An ice cream tart with a potato chip, pretzel, and cracker crust inspired by Neil Gaiman’s American Gods, part two (tart two!) of a two-pie special!
You can read about my old gods pie, a beet and pork pasty, over here.
When my sister was in high school she used to make these outrageous baked goods, lining glassware baking pans with store bought cookie dough, plopping a layer of Oreos on top, and then covering it in brownie batter. Her junk food Frankenstein monsters were a huge hit at pep rallies and bake sales, but there was always an element of fear and awe, the quiet knowledge that these things were probably killing you softly. For the second half of my American Gods pie I followed her lead and created something I’ve been casually referring to as “Trash Tart” for the past few weeks.
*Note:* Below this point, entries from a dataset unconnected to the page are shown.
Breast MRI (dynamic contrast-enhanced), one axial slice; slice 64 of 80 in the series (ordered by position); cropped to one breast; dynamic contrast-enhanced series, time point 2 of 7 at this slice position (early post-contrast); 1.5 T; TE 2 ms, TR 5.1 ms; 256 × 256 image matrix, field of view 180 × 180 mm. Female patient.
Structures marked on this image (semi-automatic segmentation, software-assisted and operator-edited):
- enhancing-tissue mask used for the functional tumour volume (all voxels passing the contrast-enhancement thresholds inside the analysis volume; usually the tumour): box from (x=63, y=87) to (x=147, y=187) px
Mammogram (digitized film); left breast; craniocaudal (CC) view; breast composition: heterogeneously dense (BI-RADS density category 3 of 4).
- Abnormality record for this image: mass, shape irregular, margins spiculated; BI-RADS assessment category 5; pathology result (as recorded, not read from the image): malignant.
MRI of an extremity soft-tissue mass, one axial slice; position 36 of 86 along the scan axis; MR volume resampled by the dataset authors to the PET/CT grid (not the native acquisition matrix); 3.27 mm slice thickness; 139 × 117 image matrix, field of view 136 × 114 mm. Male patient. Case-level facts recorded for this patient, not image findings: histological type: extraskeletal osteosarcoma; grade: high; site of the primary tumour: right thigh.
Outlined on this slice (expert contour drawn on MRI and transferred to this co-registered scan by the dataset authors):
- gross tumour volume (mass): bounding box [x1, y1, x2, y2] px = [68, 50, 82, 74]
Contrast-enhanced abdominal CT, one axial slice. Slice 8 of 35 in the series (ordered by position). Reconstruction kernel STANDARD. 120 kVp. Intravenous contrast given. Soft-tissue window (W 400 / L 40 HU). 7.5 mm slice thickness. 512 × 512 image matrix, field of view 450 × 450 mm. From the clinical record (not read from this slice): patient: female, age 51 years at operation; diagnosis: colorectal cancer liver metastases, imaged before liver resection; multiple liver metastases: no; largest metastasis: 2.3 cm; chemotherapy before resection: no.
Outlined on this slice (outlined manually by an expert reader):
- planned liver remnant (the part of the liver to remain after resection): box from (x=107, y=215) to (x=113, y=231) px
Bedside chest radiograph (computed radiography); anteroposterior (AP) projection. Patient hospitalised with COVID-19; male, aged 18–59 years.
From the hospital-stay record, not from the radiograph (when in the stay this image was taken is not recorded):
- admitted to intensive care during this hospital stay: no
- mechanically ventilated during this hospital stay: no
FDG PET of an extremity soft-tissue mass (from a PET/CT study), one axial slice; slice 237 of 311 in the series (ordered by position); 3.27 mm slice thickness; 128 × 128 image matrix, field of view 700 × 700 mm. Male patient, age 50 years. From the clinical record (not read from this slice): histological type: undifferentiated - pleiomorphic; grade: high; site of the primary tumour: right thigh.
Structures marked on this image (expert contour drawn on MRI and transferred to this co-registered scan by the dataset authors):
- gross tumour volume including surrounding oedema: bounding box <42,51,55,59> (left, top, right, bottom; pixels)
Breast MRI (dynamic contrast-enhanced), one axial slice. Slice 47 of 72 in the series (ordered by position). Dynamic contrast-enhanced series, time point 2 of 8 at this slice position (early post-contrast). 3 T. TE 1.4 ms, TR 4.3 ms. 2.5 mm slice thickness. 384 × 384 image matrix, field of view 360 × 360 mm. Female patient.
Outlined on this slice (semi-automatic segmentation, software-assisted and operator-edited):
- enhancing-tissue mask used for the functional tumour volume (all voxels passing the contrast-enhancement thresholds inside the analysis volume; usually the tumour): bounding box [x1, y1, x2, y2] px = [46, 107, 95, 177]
As mentioned in my previous post, the book follows a recently-released convict, Shadow, as he gets wrapped up in a supernatural war between the gods of myth and legend and the new gods taking hold in America. These new gods include the likes of Media, a picture perfect housewife character with a little bit of a dirty side and a fat, pimply internet kid with a few glitches. While the old gods can be proud and wrathful (if you want to characterize fallibility through deadly sins), these new ones fall more towards the likes of gluttony and greed.
Notes From The Piebrary:
Perhaps it’s because Shadow gets roped onto the old gods’ side, but I always feel like it’s more difficult to sympathize with the new gods, although there’s ultimately no real difference between any of them. Perhaps it’s their naive supremacy and their patronizing smugness, things all the old gods are guilty of too, but somehow the amount of shit they’ve had to put up with over thousands of years makes it okay. The new gods strike me as cheap and dirty, they come faster and harder and shorter-lived than the old gods. There is a point where we see the god of the railroads, already obsolete, and I can’t help but think that it must be tough to be People magazine equivalent of a belief system. You’re only the top until the next new thing comes along, and while I think this is also true for the old gods, the rate of succession was so much slower that it gave them time to settle into myth and legend rather than just fizzling out.
Parsing This Pie:
Junk food, fast food, the quick and greasy killers, the easy fix for dinner, that wholesome all-American meal that comes with apple slices and a toy. That shit your teenagers are shoveling in their mouths while popping Nazis in Call of Duty, leaving electric orange finger prints on your couch cushions. How’m I doin’ here? Do you feel nauseous yet?
Here’s something gross: you can buy all the ingredients for this tart at a truck stop (or if you’re like me your corner bodega) and you can make it with just a microwave and a freezer. I wanted to play on the idea of convenience, that fifties housewife throw-it-in-a-jello-mold mentality so you can show up to your next backyard barbecue or holiday potluck with this bad boy and have people ooh and aah over something that you essentially vomited into a tart pan. It’s salty, it’s sweet, it’s crunchy, it’s smooth; it’s got all those scientifically-proven texture qualities and flavor cues that get you addicted to this MSG-laden shit.
That said, be real, how badly do you still wanna taste this bitch?
-1/3 cup Ritz cracker crumbs
-1/3 cup potato chip crumbs (I used Pringles)
-1/3 cup pretzel crumbs
-3/4 cup milk chocolate (I used chips)
-2 tbs butter
-1 pint vanilla ice cream
-2-3 tbs peanut butter
-1 tbs butter
-Pretzels for garnish
This couldn’t be more simple. Loosely crush up the Ritz, potato chips, and pretzels, melt the butter and chocolate together, and mix everything together until everything is coated. (I coated everything in a bit of butter before adding the chocolate and pre-toasted for 10 min at 350 degrees the way you would a graham cracker crust, but I don’t really think it’s necessary.) Press it gently into the bottom of the tart pan and freeze. Once everything has hardened up, take your pint of ice cream out of the freezer to soften. When it’s good and mushy, push it around on top of the crust. Like you’re icing a giant cookie. Put it back in the freezer. Once it’s good and set you can melt some peanut butter (with the aid of another tablespoon of butter) for drizzle, because no junk food creation is complete without peanut butter, and add pretzels for garnish.
Enjoy in the laughing-just-a-bit-too-loud company of others or in the dark, with your glassy eyes lit only by the blue glow of the television.